La HCC a opposé une fin de non-recevoir à la saisine du député élu à Arivonimamo, Antoine Rajerison Randriamampianina.
Décision prévisible. Comme il fallait s’y attendre, le juge constitutionnel a déclaré « irrecevable » la saisine en considérant que « la requête vise, en clair, à ce que la HCC prononce la destitution du président de la Refondation de la République de Madagascar en sa qualité de chef d’État exerçant les fonctions de président de la République, et pourvoit au remplacement de l’autorité militaire en place, formée de cinq officiers supérieurs de l’armée dont celui-ci fait partie, par une autre ».
Haute trahison. La requête demande effectivement à la HCC de « constater la défaillance de l’autorité militaire incarnée par le colonel Randrianirina Michaël, exerçant les fonctions de chef d’État en application de la décision n°10-HCC/D3 du 14 octobre 2025 concernant une requête aux fins de sortie de résolution sur une sortie de crise politique, rendue par la Cour de céans ; déclarer le colonel Randrianirina Michaël coupable de haute trahison ; dire qu’il a commis plusieurs violations graves et répétées de la Constitution ; transférer par la suite le pouvoir de chef d’État à une autre autorité militaire ».
Mécanisme de révocation. La HCC estime que « la présente saisine, effectuée individuellement par le député susnommé, ne correspond à aucun des mécanismes consacrés par la Constitution relatifs à l’interruption des fonctions de chef d’État dont le président de la Refondation de la République de Madagascar jouit le statut, à savoir l’empêchement de l’article 51 et la déchéance des articles 131 et 132, et qui n’impliquent la saisine de la HCC qu’à une étape déjà avancée des procédures ; que, par ailleurs, il est constant que la décision n°10-HCC/D3 de la Haute Cour de céans en date du 14 octobre 2025, susvisée, n’a pas institué un mécanisme dérogatoire propre à la révocation de l’autorité militaire, dont le président de la Refondation de la République de Madagascar fait partie, pour quelque motif que ce soit, et dans lequel la présente requête pourrait s’insérer ».
« Na maninona na maninona ». En des termes plus clairs, il est impossible de révoquer l’autorité militaire incarnée par le colonel Michaël Randrianirina.

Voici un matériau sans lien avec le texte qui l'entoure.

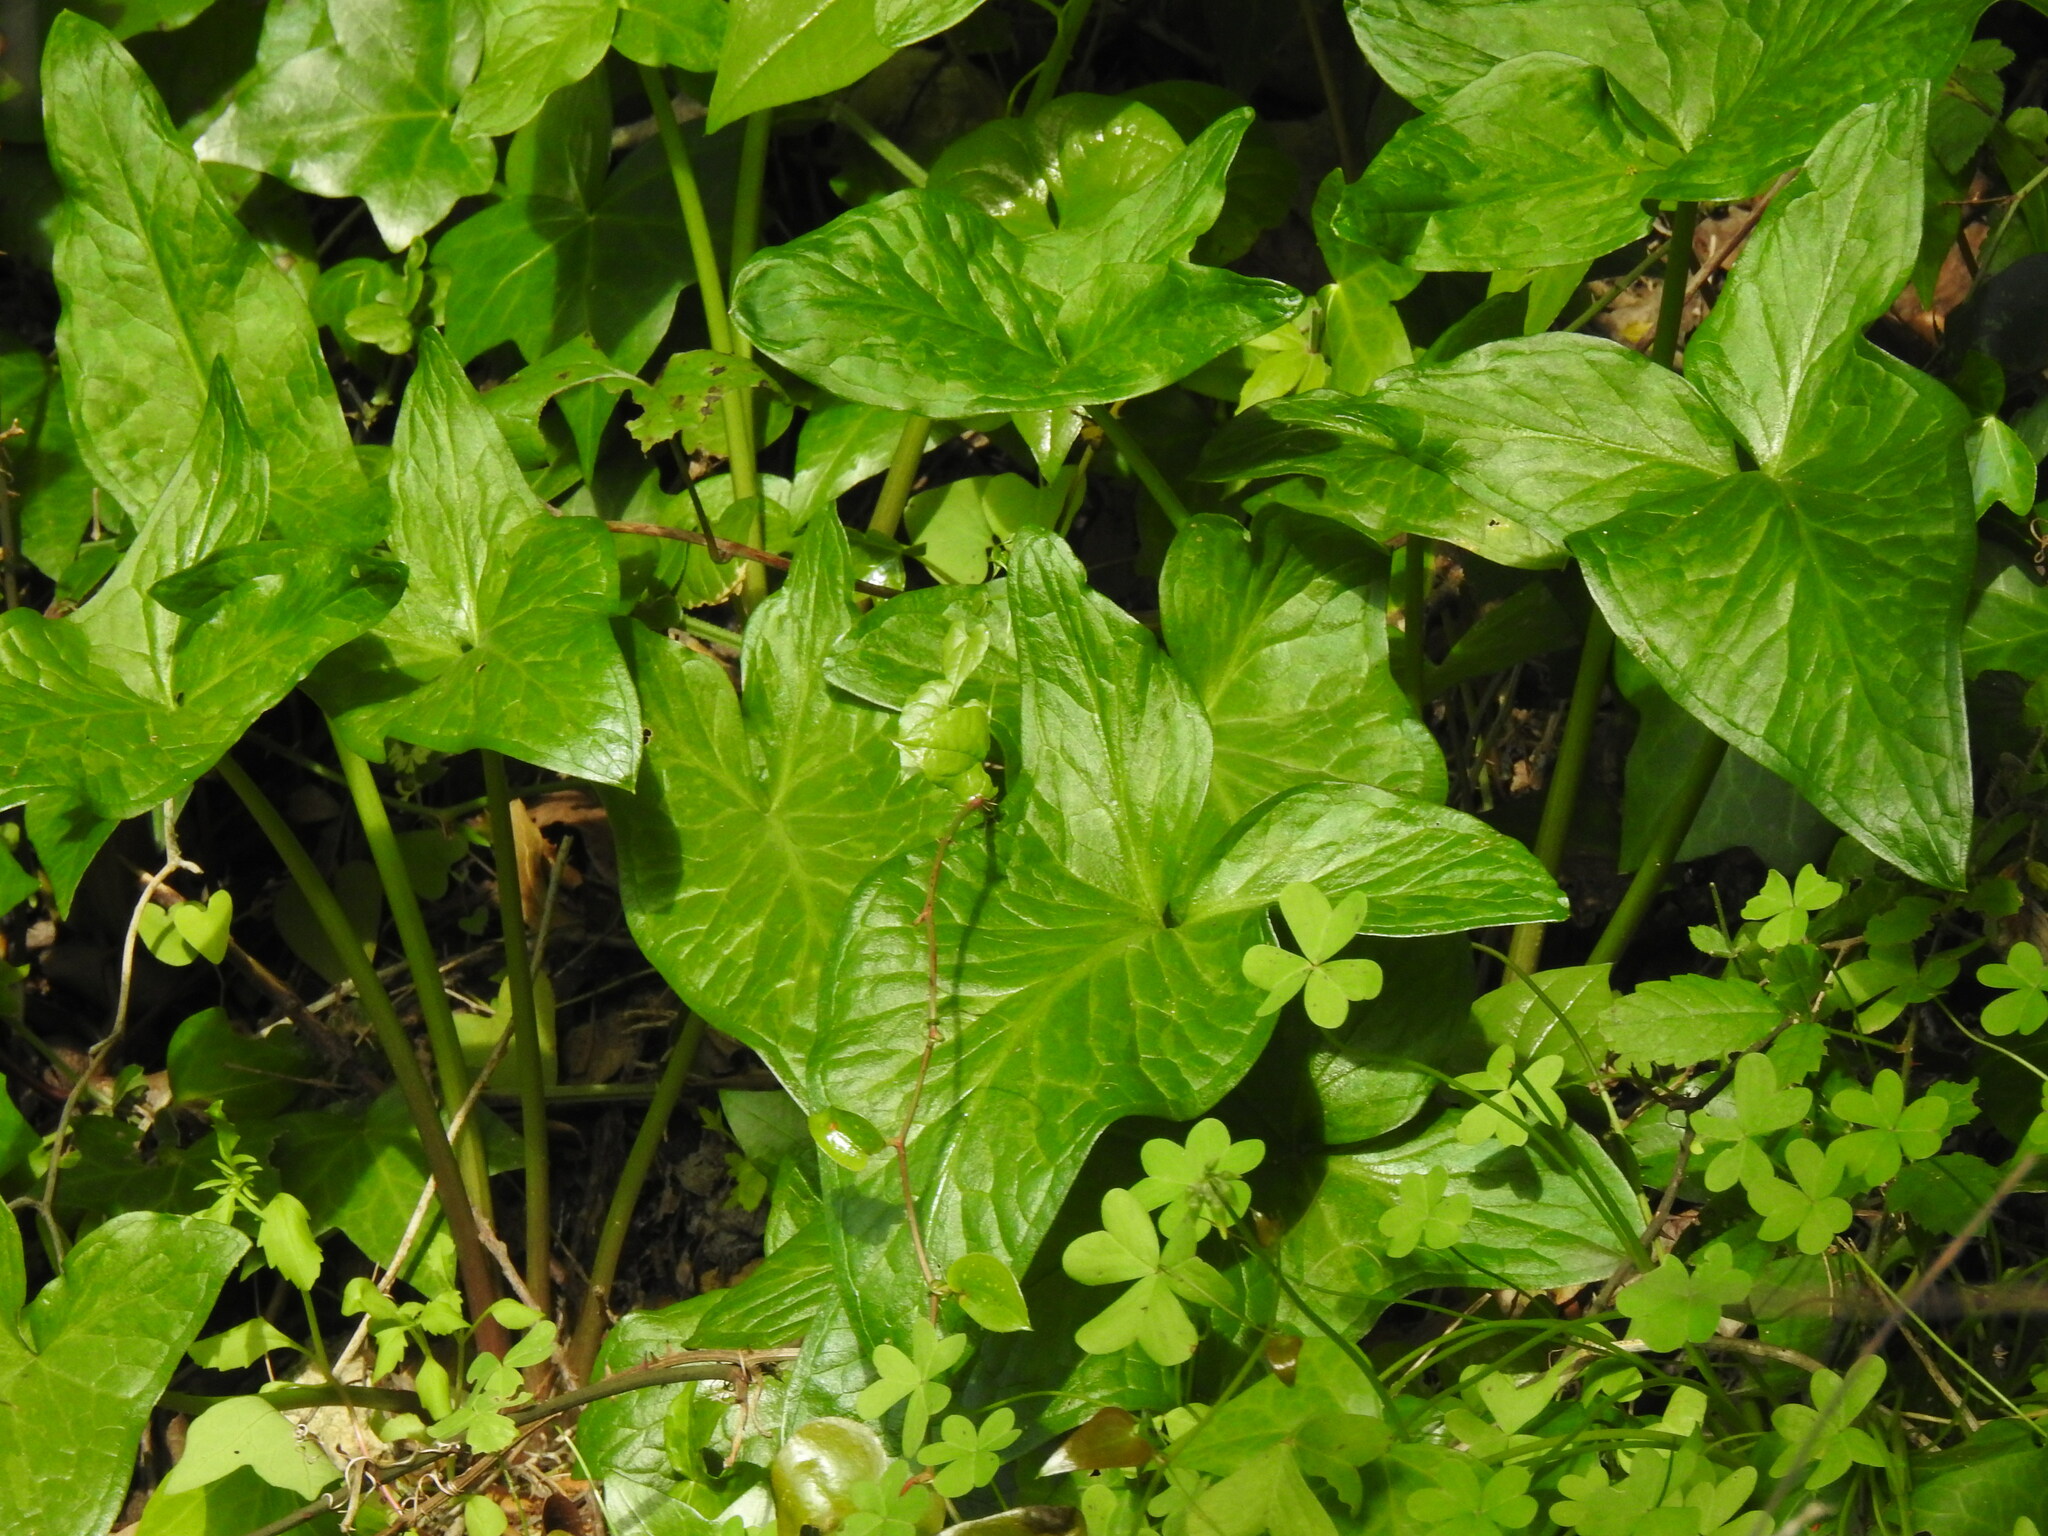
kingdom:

Ce dernier ne peut, par voie de conséquence, être destitué. « Pour quelque motif que ce soit ». C’est-à-dire « na maninona na maninona ». Grâce au « menaka mahagaga » ou huile miraculeuse d’Ambohidahy. En tout état de cause, le juge constitutionnel soutient que « cette saisine émanant du député Antoine Rajerison Randriamampianina a été faite en dehors du cadre procédural existant ; qu’elle est donc irrégulière et doit être déclarée irrecevable ». La décision rendue hier évite soigneusement de citer les articles 118 et 119 de la Constitution, qui réservent le pouvoir de saisir la HCC à un chef d’institution, au quart des membres composant l’une des Assemblées, aux organes des collectivités décentralisées ou au Haut Conseil pour la défense de la démocratie et de l’État de droit. Et pour cause, il y a eu un précédent avec, justement, la décision du 14 octobre 2025, qui a été introduite par un vice-président de l’Assemblée nationale, sans que la HCC ait jugé utile de se prononcer au préalable sur la recevabilité ou non de la saisine. Quitte à opérer un revirement de jurisprudence en déclarant par la suite irrecevable la saisine d’un autre vice-président de la Chambre basse.